April 3, 2026 The CEO of NYC Health + Hospitals says artificial intelligence could replace a significant portion of radiology work in hospitals once regulators allow it. He argues the shift could cut costs and expand access by letting AI handle initial scans while doctors focus on complex cases.
Mitchell Katz made the comments during a March 25 panel, pointing to how AI is already being used to read mammograms and X-rays. His proposal is straightforward: AI conducts the first read, and radiologists step in only when something looks abnormal.
The pressure behind that thinking is both financial and operational. Imaging demand continues to grow, and radiologists have become more expensive. Katz said hospitals could achieve “major savings” by changing how this work is distributed, especially in areas like breast cancer screening where volume is high.
Some health systems are already moving in that direction. David Lubarsky, CEO of Westchester Medical Center Health Network, said their AI tools miss very few breast cancers and are “actually better than human beings.” For patients considered low risk, he noted that a negative result is incorrect only about three times in 10,000 cases.
For smaller or underfunded systems, the appeal is even clearer. Sandra Scott, CEO of One Brooklyn Health, described the potential as a “game-changer” for hospitals operating on thin margins. Katz also raised the idea of pushing regulators to allow AI to read images independently, with clinicians providing secondary review only when needed.
That shift, however, is far from settled. Radiologists have pushed back strongly against claims that AI can replace core diagnostic work.
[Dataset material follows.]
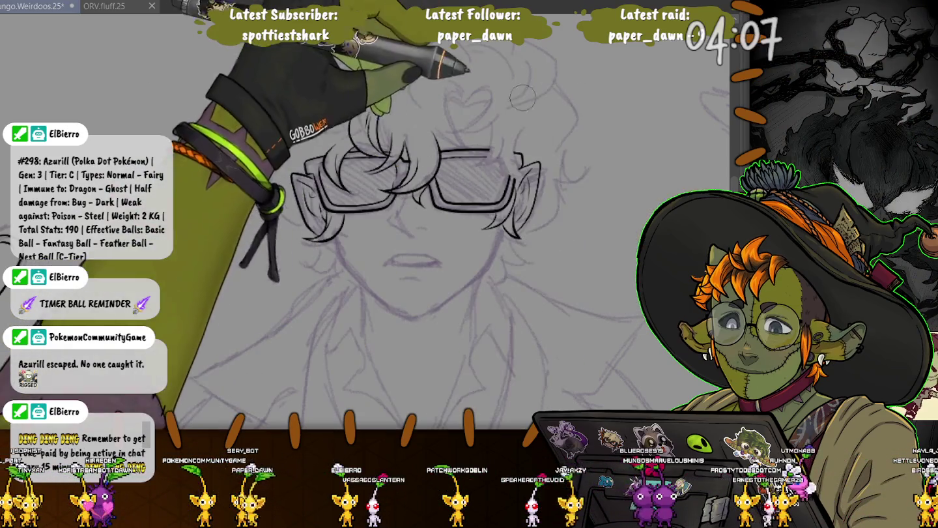
drag(515, 154, 521, 174)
The debate intensified after comments from Dario Amodei suggesting AI could take over much of the specialty, which drew criticism from clinicians.
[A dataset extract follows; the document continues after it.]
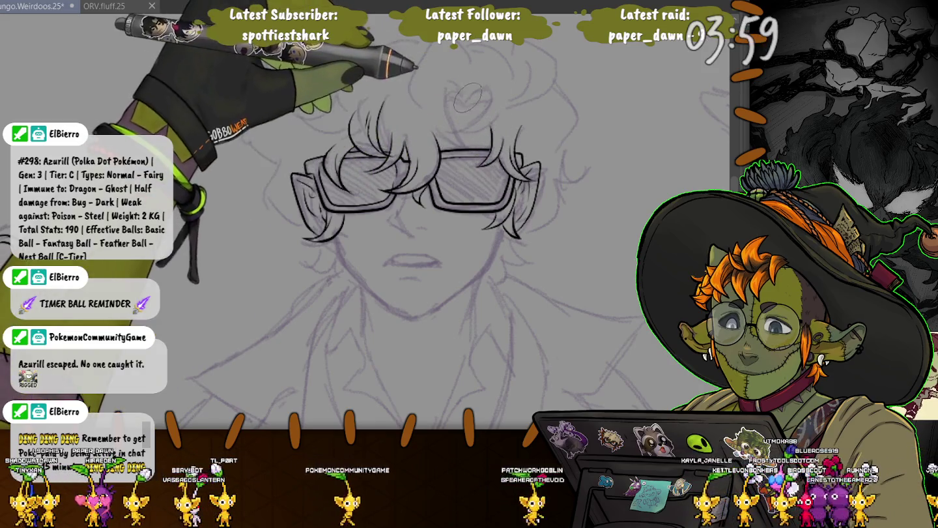
drag(489, 91, 467, 116)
One of them, San Diego-based radiologist Mohammed Suhail, warned that removing human oversight could lead to serious patient harm. He argued that current AI systems are not reliable enough to operate independently in clinical settings.
What is emerging is a clear divide. Hospital leaders are looking at AI as a way to manage rising costs and increasing workloads. Clinicians are focused on the risks of over-reliance on systems that are still evolving.
For now, most real-world use sits in the middle – AI assisting, not replacing. But the fact that large hospital systems are openly discussing substitution, not just support, suggests the conversation is shifting from “if” to “how far.”